An SRE team configured a 3-tier alerting strategy: (1) INFO-level scheduled alert every 15 minutes for trending anomalies, (2) WARNING alert every 5 minutes when error rate exceeded 2%, (3) CRITICAL real-time alert for OOM or DB connection pool exhaustion. Each tier routed to different channels — Slack for INFO, PagerDuty for WARNING and CRITICAL — with throttling preventing duplicate pages during sustained incidents.

Interview Questions

Beginner

What is a Splunk alert?

A saved search that runs on a schedule or in real time and executes configured actions (email, webhook, etc.) when a trigger condition is met.

What alert types does Splunk support?

Scheduled alerts (run on a cron-like interval) and real-time alerts (trigger as events are indexed).

What is alert throttling?

Suppressing repeated alert firings within a defined time window to prevent alert storms when a condition persists.

What alert actions does Splunk support?

Email, webhook, run script, Slack/PagerDuty via Add-ons, and creating Splunk incidents.

Where can you view fired alerts in Splunk?

Activity → Triggered Alerts, or search index=_audit action=alert_fired for the alert action audit trail.

Intermediate

What is the difference between trigger condition "number of results" and "custom condition"?

Number of results fires when the search returns more (or fewer) than a count threshold. Custom condition evaluates an expression against the search result fields for richer logic.

Why are real-time alerts expensive?

They evaluate continuously as events are indexed, consuming persistent CPU on the search head. Use them only for zero-latency critical events.

How do you alert on error rate rather than raw count?

Use stats to compute errors and total, then eval to calculate rate, then where to filter above threshold — SPL: | eval rate=errors/total*100 | where rate > 5.

How do you configure per-host alert suppression?
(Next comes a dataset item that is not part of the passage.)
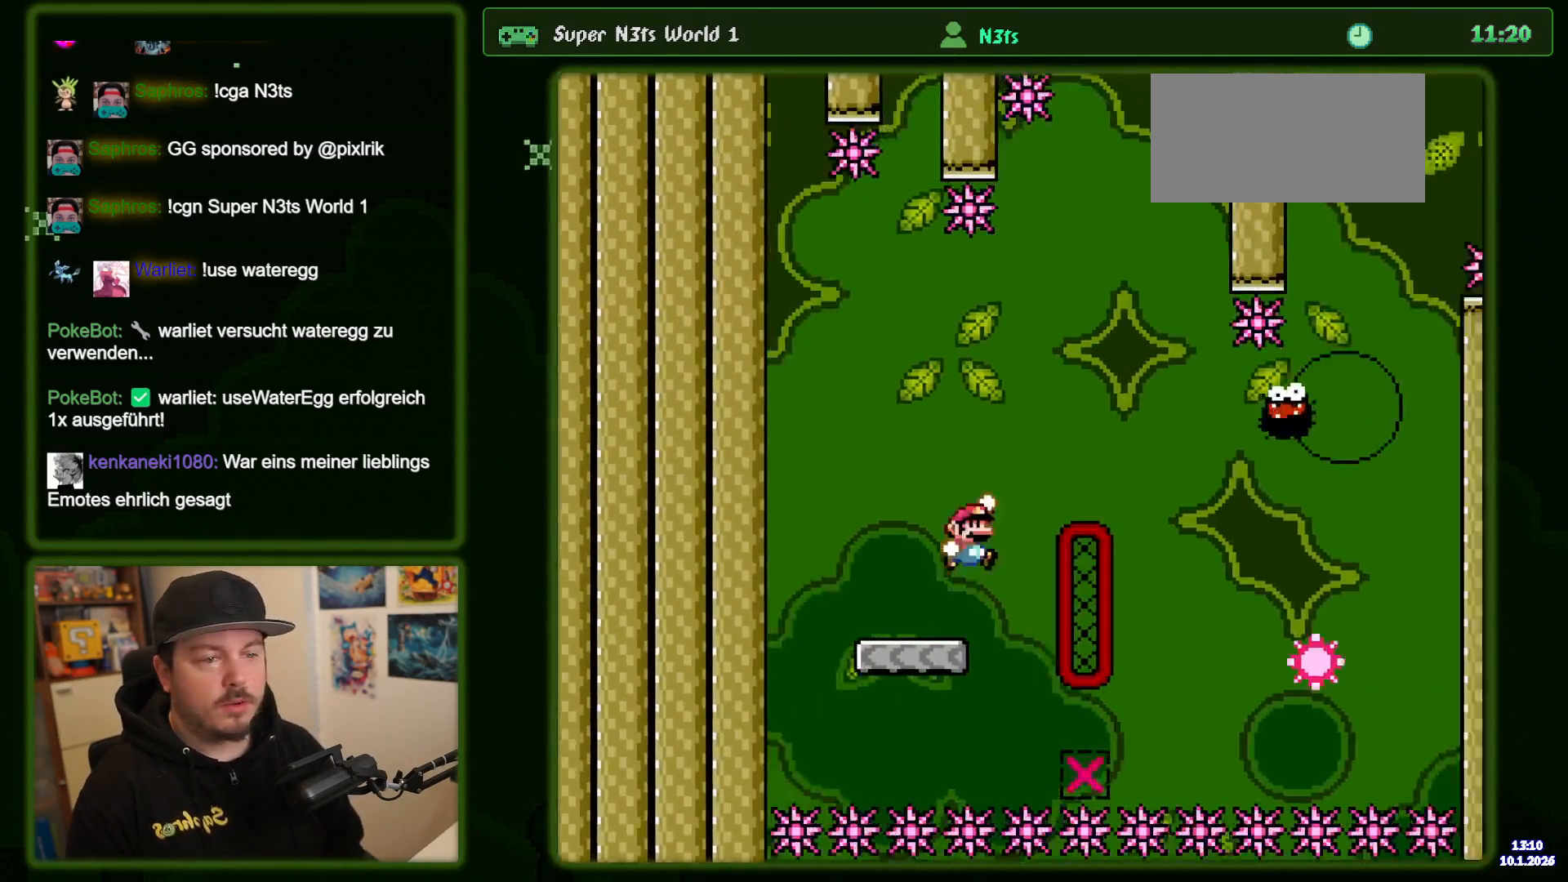
{"buttons": ["Y", "DPAD_RIGHT"], "events": [[84, "B", "up"]]}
In the throttle settings, set the suppress fields to host — this allows one alert per unique host within the throttle window.

What is a notable event in Splunk?

A Splunk Enterprise Security concept — an alert that creates a structured incident record in the Incident Review dashboard for SOC analyst triage.

Scenario-based

You need to alert when any service has more than 100 errors in 5 minutes. Write the SPL.

index=prod_app level=ERROR earliest=-5m | stats count by service | where count > 100

Alert fires 50 times per incident. How do you fix it?

Set a throttle window of 3600 seconds (1 hour) with field suppression on the entity that's repeating. Switch trigger condition to fire once per run.

Alert needs to go to PagerDuty for on-call. How?

Install the Splunk Add-on for PagerDuty, configure the integration key, then select the PagerDuty alert action in the saved search alert actions settings.

You need to detect brute-force login attempts. Design the alert.

SPL: index=auth result=failure earliest=-5m | stats count by user | where count >= 10. Schedule every 5 minutes, trigger when results > 0, real-time for critical environments.

How would you ensure an alert fires even when Splunk has low event volume?

Use a scheduled alert on a short interval (1–5 minutes) with condition "number of results is 0" — this fires when expected data is absent, detecting monitoring blind spots.

Summary

Alerts close the loop between log data and operational response. Combining precise SPL triggers, appropriate throttling, and multi-channel routing transforms Splunk from a search tool into a proactive incident detection system.